# What is the definite integral of y=sin2x/square root(1+sin^4 x)?the upper limit of integration is pi/2 and the lower limit is 0

### 2 Answers | Add Yours

We'll solve the integral using substitution.

Let (sin x)^2 = t.

If we'll differentiate both sides, we'll get:

2 sin x*cos x dx = dt

But 2 sin x* cos x = sin 2x => sin 2x dx = dt

We'll re-write the integral in t:

Int sin 2x dx/sqrt[1+(sin x)^4] = Int dt/sqrt(1 + t^2)

Int dt/sqrt(1 + t^2) = ln [t + sqrt(1+t^2)]

We'll apply Leibniz Newton formula.

Since the variable x was changed, we'll change the value of limits of integration, too.

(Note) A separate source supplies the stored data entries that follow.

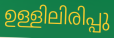
ഉള്ളിലിരിപ്പു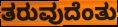
ತರುವುದೆಂತು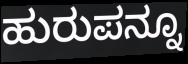
ಹುರುಪನ್ನೂ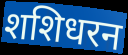
शशिधरनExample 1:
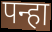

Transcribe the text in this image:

पन्हा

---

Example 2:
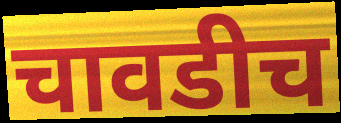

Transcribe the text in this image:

चावडीच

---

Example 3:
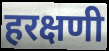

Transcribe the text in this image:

हरक्षणी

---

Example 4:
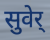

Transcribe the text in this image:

सुवेर्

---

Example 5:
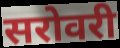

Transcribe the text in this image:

सरोवरी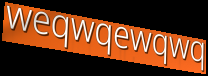
weqwqewqwqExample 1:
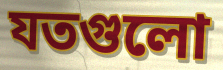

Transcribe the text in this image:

যতগুলো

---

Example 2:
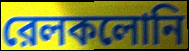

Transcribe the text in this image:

রেলকলোনি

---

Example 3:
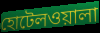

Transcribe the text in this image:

হোটেলওয়ালা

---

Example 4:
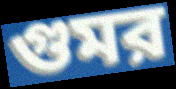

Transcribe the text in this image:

গুমর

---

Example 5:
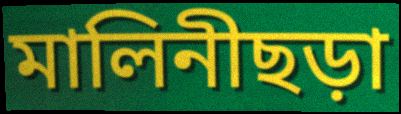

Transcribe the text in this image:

মালিনীছড়াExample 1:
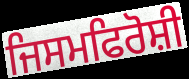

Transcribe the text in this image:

ਜਿਸਮਫਿਰੋਸ਼ੀ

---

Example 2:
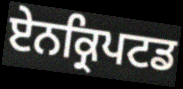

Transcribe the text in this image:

ਏਨਕ੍ਰਿਪਟਡ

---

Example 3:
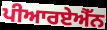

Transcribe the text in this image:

ਪੀਆਰਏਐੱਨ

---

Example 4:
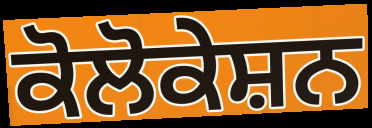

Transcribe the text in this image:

ਕੋਲੋਕੇਸ਼ਨ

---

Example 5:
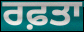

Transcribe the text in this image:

ਰਫ਼ਤਾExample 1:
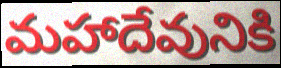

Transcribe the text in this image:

మహాదేవునికి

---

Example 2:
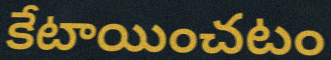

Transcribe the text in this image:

కేటాయించటం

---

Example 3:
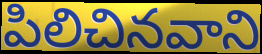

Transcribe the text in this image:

పిలిచినవాని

If x = 0 => (sin 0)^2 = 0 = t

If x = pi/2 => (sin pi/2)^2 = 1 = t

Int dt/sqrt(1 + t^2) = F(1) - F(0)

F(0) = ln [0 + sqrt(1+0^2)] = ln 1 = 0

F(1) = ln [1 + sqrt(1+1^2)]

F(1) = ln (1+sqrt2)

F(1) - F(0) = ln (1+sqrt2)

**The requested definite integral, if x = 0 to x = pi/2, is: Int sin 2x dx/sqrt[1+(sin x)^4] = ln (1+sqrt2).**

We have to determine the definite integral of y = sin 2x /sqrt(1 + (sin x)^4), x = 0 to x = pi/2

Int [ sin 2x /sqrt(1 + (sin x)^4) dx]

let 1 + (sin x)^2 = y

dy/dx = 2*sin x* cos x = sin 2x

=> dy = sin 2x dx

Int [ sin 2x /sqrt(1 + (sin x)^4) dx]

=> Int [ 1/sqrt ( 1 + y^2) dy]

=> arcsinh(y)

substitute y = 1 + (sin x)^2

=> arcsinh(1 + (sin x)^2) + C

Between the limits x = 0 and x = pi/2, the definite integral is

arcsinh(1 + 1) - arcsinh(1)

=> arcsinh(2) - arcsinh(1)

**The definite integral is arcsinh(2) - arcsinh(1)**